# READING TEXT start

And then there is Azealia Banks. Last weekend the Harlem-born rapper, who is never one to shy from an online battle, was hanging out at Musk’s Los Angeles home hoping to finish a collaboration with the musician Grimes, the billionaire entrepreneur’s girlfriend, for Banks’ new album, Fantasea II: The Second Wave.
“Literally been sitting at Elon Musks waiting for Grimes to show up and start these sessions,” Banks wrote in an Instagram story. In a conversation with Business Insider, Banks said she’d been sitting in Musk’s home alone for “days”, while Grimes coddled Musk for “being too stupid not to go on Twitter while on acid”.
Those comments came after Musk tweeted he had “secured” funding to take Tesla, his troubled electric car company, private. Tesla’s share price shot up and now the US’s top financial watchdog, the Securities and Exchange Commission (SEC) – and investors – want to know just how “secure” that funding is. Musk says he has never met Banks, but could this bizarre tale lead to her being interviewed by the SEC?
Musk’s now-infamous tweet sent shares in the company surging 11% and cost Tesla stock short-sellers, investors betting on a share price collapse and Musk’s avowed enemy, as much as $1bn. They are suing and Musk has since sought to justify his tweet, writing in a blogpost published on Monday that the Saudi investment fund – which owns 5% of Tesla – had approached him several times over the last two years with offers of help. In the last of those communications, on 31 July, the fund’s managing director “strongly expressed his support for funding a going private transaction for Tesla at this time”, Musk wrote.
If investigators conclude Musk overstated the nature of the financing, that could form the basis for bringing a market manipulation case.
“Our understanding is that there’s enough wiggle room in the language he used to not be in any legal risk of making a misleading statement,” says Munster, who sees a better than 50% chance of Musk taking the company private.
“There’s no fraud here, but there is a question about burning the short-sellers.” Tesla, he says, “could get fined by the Nasdaq [the stock exchange where Tesla is listed]”.
But corporate governance experts see a different scenario playing out. Musk’s first tweet alone would not be a problem, especially if he’d made a full public statement, but Musk’s “in-your-face attitude toward the SEC” is a different matter, argues John Coffee, professor of corporate guidance at Columbia University.
“‘Funding secured’ means you have a firm commitment to able to raise the money you need. He had nothing of the sort,” Coffee argues. Musk’s first tweet was clearly not reviewed by a lawyer, he says, and subsequent communications showed Musk had “at best, a glimmer of hope” he might get some funding from the Saudis.
“He may have made an exaggerated, overstated material misstatement for which he could be sued privately and, under different course of action, by the SEC.”

# READING TEXT end
# DATA SHOWN start

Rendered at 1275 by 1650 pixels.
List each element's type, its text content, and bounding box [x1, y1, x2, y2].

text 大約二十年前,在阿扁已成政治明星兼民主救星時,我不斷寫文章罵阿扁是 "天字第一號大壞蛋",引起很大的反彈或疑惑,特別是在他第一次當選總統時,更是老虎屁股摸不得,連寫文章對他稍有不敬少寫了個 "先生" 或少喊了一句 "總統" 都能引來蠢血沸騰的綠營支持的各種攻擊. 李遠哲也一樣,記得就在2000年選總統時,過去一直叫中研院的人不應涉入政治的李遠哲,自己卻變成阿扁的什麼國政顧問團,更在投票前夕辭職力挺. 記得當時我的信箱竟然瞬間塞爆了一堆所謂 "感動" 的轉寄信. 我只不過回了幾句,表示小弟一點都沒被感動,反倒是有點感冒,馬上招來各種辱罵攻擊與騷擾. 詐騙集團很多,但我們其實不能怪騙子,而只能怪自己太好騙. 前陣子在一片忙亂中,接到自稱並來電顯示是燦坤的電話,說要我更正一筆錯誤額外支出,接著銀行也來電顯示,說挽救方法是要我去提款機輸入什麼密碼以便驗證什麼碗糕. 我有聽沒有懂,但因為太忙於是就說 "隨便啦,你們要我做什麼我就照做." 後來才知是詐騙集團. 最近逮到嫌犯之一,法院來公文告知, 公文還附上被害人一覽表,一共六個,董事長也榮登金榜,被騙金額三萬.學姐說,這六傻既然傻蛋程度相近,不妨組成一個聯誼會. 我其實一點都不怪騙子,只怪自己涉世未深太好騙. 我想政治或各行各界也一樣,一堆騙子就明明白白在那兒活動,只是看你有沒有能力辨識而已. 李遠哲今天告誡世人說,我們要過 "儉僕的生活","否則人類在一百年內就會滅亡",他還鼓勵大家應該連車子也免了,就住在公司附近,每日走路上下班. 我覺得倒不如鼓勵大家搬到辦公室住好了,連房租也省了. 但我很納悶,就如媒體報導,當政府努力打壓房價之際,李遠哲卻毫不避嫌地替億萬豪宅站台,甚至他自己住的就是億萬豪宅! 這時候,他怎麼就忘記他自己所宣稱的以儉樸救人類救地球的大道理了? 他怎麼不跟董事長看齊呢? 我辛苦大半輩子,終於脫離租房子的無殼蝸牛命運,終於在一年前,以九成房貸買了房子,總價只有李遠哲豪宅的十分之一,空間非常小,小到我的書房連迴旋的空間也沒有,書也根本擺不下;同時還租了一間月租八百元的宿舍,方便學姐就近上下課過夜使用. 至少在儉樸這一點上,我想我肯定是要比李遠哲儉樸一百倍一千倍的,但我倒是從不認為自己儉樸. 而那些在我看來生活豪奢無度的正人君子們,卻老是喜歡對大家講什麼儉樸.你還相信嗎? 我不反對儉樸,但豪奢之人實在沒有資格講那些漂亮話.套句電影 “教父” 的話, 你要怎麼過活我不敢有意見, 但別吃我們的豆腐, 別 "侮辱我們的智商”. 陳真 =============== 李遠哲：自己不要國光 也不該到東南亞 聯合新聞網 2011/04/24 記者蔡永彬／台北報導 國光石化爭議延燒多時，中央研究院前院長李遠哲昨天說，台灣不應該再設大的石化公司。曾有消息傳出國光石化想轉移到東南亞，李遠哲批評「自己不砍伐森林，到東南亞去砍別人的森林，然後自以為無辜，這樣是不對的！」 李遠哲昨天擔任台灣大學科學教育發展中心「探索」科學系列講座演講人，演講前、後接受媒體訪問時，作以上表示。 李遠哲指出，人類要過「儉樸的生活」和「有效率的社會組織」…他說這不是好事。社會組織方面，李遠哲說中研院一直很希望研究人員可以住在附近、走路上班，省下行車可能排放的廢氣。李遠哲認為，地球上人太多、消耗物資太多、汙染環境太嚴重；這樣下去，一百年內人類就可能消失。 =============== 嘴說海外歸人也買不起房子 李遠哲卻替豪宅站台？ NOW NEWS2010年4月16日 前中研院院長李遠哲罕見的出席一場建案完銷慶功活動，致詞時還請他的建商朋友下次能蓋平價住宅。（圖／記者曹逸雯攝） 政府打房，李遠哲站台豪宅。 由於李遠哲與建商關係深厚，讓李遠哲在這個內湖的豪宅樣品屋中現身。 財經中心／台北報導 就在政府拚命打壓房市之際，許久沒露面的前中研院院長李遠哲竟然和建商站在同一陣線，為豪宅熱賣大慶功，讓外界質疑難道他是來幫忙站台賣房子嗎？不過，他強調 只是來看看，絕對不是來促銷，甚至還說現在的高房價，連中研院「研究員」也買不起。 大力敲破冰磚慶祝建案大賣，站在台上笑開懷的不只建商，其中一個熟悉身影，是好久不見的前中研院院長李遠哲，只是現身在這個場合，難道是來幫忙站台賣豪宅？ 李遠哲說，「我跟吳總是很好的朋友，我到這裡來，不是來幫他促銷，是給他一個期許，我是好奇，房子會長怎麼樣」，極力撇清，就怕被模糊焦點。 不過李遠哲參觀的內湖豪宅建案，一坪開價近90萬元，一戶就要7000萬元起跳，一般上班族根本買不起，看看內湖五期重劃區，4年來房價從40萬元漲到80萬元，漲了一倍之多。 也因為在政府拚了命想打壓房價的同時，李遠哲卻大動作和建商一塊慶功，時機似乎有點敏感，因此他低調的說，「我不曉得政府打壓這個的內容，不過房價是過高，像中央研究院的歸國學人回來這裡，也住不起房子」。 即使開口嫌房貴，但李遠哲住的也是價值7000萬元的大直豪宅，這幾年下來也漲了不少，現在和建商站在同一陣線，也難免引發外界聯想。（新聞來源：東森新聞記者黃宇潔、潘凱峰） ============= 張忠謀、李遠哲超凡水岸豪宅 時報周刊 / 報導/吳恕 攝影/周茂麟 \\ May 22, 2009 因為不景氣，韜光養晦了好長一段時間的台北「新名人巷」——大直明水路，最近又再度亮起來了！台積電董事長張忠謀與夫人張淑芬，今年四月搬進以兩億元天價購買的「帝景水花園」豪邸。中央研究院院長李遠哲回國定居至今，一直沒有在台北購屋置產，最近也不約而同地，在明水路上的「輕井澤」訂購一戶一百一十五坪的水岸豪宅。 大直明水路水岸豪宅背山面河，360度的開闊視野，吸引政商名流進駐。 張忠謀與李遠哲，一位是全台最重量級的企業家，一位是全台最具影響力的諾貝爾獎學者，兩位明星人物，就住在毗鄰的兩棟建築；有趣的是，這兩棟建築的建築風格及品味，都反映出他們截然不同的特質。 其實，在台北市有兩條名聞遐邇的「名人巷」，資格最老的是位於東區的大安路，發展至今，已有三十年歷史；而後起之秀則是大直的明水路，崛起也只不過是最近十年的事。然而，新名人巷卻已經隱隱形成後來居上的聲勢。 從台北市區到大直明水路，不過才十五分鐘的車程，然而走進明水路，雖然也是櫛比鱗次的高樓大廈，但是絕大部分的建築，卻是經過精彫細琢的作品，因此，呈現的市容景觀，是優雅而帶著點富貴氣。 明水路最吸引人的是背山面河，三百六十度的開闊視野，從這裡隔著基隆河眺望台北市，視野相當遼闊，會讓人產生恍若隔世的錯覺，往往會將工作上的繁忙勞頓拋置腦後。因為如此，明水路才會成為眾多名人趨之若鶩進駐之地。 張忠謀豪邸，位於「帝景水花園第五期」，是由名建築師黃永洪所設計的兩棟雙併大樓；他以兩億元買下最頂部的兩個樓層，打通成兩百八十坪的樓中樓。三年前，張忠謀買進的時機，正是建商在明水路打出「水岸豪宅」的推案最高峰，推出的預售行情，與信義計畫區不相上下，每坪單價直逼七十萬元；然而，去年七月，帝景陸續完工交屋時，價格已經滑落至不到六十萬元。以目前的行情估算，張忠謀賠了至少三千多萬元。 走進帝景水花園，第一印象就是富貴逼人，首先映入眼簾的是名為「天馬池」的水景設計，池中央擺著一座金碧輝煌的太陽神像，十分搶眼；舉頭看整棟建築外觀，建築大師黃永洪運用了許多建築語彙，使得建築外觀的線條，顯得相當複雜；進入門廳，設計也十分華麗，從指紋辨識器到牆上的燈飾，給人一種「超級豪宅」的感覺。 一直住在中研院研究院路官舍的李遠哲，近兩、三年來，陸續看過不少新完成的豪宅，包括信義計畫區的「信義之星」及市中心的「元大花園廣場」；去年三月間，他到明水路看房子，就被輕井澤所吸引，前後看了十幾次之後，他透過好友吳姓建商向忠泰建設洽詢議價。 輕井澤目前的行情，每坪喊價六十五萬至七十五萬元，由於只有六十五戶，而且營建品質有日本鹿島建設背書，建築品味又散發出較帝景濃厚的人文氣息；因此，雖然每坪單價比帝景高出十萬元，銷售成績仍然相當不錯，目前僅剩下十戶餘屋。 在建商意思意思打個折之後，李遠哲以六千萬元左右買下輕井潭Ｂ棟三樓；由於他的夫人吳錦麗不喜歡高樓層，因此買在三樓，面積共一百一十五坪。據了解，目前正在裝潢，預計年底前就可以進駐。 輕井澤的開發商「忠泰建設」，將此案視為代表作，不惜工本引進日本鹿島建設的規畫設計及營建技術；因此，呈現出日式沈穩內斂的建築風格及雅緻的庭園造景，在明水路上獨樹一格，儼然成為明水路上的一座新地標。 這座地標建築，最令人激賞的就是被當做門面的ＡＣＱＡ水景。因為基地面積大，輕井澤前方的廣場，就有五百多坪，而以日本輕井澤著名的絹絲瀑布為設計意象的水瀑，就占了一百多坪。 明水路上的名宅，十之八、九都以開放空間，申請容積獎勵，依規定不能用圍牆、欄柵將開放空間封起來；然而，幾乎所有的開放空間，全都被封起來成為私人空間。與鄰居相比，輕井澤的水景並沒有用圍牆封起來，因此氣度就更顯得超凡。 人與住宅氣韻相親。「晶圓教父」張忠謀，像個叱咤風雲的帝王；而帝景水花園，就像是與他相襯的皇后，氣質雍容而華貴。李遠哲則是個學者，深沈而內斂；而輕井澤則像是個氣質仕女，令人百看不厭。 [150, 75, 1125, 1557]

# DATA SHOWN end

BRIEF A:
In the article on Musk's Tesla tweet, why did the tweet cost short-sellers as much as $1bn? Answer in one to three sentences.
BRIEF B:
Does the article on Musk's Tesla tweet support each of these statements? (i) The Saudi investment fund owns 5% of Tesla. (ii) Munster thinks Musk is less likely than not to take the company private. (iii) Coffee says a lawyer reviewed Musk's first tweet. Answer yes or no for each, quoting the deciding words of the article.
BRIEF C:
Retype the part of the article on Musk's Tesla tweet that opens with the words containing "If investigators conclude" and closes with "at Columbia University.".

CORRECT RESPONSE A:
Short-sellers were investors betting on a collapse in Tesla's share price. Musk's tweet instead sent the company's shares surging 11%.

CORRECT RESPONSE B:
(i) Yes: "which owns 5% of Tesla"
(ii) No: "who sees a better than 50% chance of Musk taking the company private"
(iii) No: "Musk’s first tweet was clearly not reviewed by a lawyer"

CORRECT RESPONSE C:
If investigators conclude Musk overstated the nature of the financing, that could form the basis for bringing a market manipulation case.
“Our understanding is that there’s enough wiggle room in the language he used to not be in any legal risk of making a misleading statement,” says Munster, who sees a better than 50% chance of Musk taking the company private.
“There’s no fraud here, but there is a question about burning the short-sellers.” Tesla, he says, “could get fined by the Nasdaq [the stock exchange where Tesla is listed]”.
But corporate governance experts see a different scenario playing out. Musk’s first tweet alone would not be a problem, especially if he’d made a full public statement, but Musk’s “in-your-face attitude toward the SEC” is a different matter, argues John Coffee, professor of corporate guidance at Columbia University.